The “oriental Paris”, the “Pearl of the Orient” or even the “whore of the East” were names coined at the beginning of the past century to express the splendor and miseries of Shanghai, which at that time was one of the economic, and vice, capitals of the world. After the break imposed by Maoism, the city has awakened again to recover its place as one of the cultural, artistic, and economic epicenters of the XXI century. Foreigners have also returned to its urban landscape, fortunately without the former colonial connotations.

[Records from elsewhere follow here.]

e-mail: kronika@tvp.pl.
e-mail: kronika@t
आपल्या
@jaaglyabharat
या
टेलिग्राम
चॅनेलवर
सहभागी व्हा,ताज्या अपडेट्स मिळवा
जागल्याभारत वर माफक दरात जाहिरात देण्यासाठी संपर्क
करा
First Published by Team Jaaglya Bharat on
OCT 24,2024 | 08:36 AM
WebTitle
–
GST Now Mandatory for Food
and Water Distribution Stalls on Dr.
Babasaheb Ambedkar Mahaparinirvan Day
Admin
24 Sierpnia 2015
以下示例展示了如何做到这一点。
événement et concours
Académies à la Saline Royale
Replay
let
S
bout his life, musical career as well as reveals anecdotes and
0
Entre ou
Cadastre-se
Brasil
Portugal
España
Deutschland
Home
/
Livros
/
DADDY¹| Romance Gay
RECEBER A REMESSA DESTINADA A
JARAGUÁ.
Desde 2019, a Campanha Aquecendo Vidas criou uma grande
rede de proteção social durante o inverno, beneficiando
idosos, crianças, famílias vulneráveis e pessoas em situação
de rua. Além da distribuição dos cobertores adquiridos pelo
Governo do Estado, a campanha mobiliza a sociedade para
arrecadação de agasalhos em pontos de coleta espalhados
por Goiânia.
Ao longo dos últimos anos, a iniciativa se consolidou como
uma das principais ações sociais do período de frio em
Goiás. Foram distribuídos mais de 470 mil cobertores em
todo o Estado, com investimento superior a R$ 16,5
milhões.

The name of the city means literally “above the sea” – shang (上 ): above / hai (æµ·): sea. Scholars reason that this comes from the great influence of the ocean in the development of the city, but there is also a theory that the city was simply, at one time, in the coastal line. Its origins are in the X century when it was born as a small commercial village thanks to its privileged position next to the Huangpu River, one affluent of the Yangtze. Its first population boom was in the XII century when Shanghai received many refugees from the conquered Dalian. But Shanghai started to be what is today during the Qing dynasty (1644-1912), when the Western powers were interested in it as a port of entrance for its products to the rest of the country through the Yangtze River.
After the Opium Wars (1839-1842 / 1856-1860), foreign concessions, areas inside the city under the law of different powers, were created. In practical terms, the city was controlled by the United Kingdom, France, and the United States. Thanks to this international status, the city was relatively immune from the revolutions and wars of the beginning of the XX century. Instead, for Shanghai, those were the years of the luxurious music halls, big fortunes, drugs, prostitution, and gangsters. This came to an abrupt end, however, with World War II, when the city was occupied by the Japanese, and power was seized by the Communist Party (1949). The city suffered the rigors of the Cultural Revolution, but after Mao’s death, and especially after 1991 when Jiang Zemin, Shanghainese and former mayor of the city, became president, the city began to open itself to the world and recover its economic importance.
Today, Shanghai is a municipality, although administrative figures give Shanghai the range of a province – with around 20 million inhabitants. The exact figure is difficult to determine due to the many non-registered inhabitants.
Shanghai is a city quite friendly to ex-pats. Its growing economic and financial importance has spurred an influx of foreign workers and the ex-pat population is constantly on the rise. The services sector, from restaurants to supermarkets to private schools to relocation companies, is not unaware of this opportunity.